Over the years, I’ve had more people than I can count ask if they can apprentice under me to learn to train dogs. I’ve generally always said yes as I love to share my passion and dream of working with dogs! And, lets be honest, I can’t train all the dogs in the world (Although I would give it a good try!) But time and again, these initially enthusiastic, eager, would-be trainers just slowly disappear. They stop coming to classes or have “other plans” and will come “the next week”.
You see, no one really knows what it’s like to be a professional dog trainer. Training your neighbor’s dog for a couple extra bucks is not the same as being a professional dog trainer. Holding a couple of group classes once and a while isn’t being a professional dog trainer. Offering advice to anyone who asks on how to fix problem a, b, or c, isn’t being a professional dog trainer. Here, in my experience, is what being a professional dog trainer is all about:
Dogs don’t ask to be in our lives, so it’s our responsibility to not only ensure they have a roof over their heads and food in their bellies, but also meet all of their other needs as well; their need for exercise, their need for enrichment, their need to be a dog.

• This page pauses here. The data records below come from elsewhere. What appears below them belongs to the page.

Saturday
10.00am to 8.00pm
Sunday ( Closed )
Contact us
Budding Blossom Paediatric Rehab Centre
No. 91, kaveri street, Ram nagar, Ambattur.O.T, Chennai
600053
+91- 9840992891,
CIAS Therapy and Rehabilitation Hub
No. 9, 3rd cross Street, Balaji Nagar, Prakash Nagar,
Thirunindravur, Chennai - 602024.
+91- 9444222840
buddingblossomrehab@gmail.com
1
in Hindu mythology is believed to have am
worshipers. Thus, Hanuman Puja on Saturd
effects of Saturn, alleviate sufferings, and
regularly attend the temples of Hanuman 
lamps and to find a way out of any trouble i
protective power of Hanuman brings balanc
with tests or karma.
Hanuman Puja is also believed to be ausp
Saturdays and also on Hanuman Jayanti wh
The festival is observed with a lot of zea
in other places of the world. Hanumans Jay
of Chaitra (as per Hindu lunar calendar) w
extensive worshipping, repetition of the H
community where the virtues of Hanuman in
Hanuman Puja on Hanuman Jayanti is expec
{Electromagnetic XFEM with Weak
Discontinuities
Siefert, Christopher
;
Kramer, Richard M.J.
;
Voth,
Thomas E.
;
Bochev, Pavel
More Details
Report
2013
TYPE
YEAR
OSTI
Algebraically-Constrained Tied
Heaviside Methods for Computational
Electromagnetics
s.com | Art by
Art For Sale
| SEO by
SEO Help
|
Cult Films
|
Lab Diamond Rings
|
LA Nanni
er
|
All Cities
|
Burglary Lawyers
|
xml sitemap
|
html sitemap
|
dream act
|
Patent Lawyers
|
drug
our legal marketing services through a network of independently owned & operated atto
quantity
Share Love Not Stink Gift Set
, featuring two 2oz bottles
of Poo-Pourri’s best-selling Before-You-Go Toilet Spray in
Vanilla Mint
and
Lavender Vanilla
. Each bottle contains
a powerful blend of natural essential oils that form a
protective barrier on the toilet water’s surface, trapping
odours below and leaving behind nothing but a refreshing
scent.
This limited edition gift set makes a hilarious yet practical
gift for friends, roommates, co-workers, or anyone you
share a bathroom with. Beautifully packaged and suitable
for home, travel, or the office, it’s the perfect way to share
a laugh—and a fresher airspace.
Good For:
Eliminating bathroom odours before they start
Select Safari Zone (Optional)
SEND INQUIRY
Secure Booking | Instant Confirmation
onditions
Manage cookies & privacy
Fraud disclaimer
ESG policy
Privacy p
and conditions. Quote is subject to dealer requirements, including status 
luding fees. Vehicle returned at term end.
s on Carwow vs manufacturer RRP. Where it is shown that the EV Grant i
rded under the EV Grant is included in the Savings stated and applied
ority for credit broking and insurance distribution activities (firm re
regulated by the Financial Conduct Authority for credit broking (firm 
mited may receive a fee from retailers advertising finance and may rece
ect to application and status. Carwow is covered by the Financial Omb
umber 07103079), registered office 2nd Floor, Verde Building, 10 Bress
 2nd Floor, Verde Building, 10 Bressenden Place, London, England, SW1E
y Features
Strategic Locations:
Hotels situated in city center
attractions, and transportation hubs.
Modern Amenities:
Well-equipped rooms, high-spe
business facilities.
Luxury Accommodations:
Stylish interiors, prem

Dogs aren’t humans, and it’s no wonder there are so many issues that need to be sorted, but a dedicated, ethical, driven trainer will help build that bridge of understanding and in doing so, build an unbreakable bond between you and your dog. I am humbled daily by what dogs have to teach me and there isn’t anything, anywhere, or anyone, that could ever make me want to change professions. I have visions of myself, in my 90’s, possibly even in a wheel chair, working with clients and their dogs to enhance and build that elusive bond!
So if you think dog training is playing with fluffy puppies all the time, you are right, and you are wrong.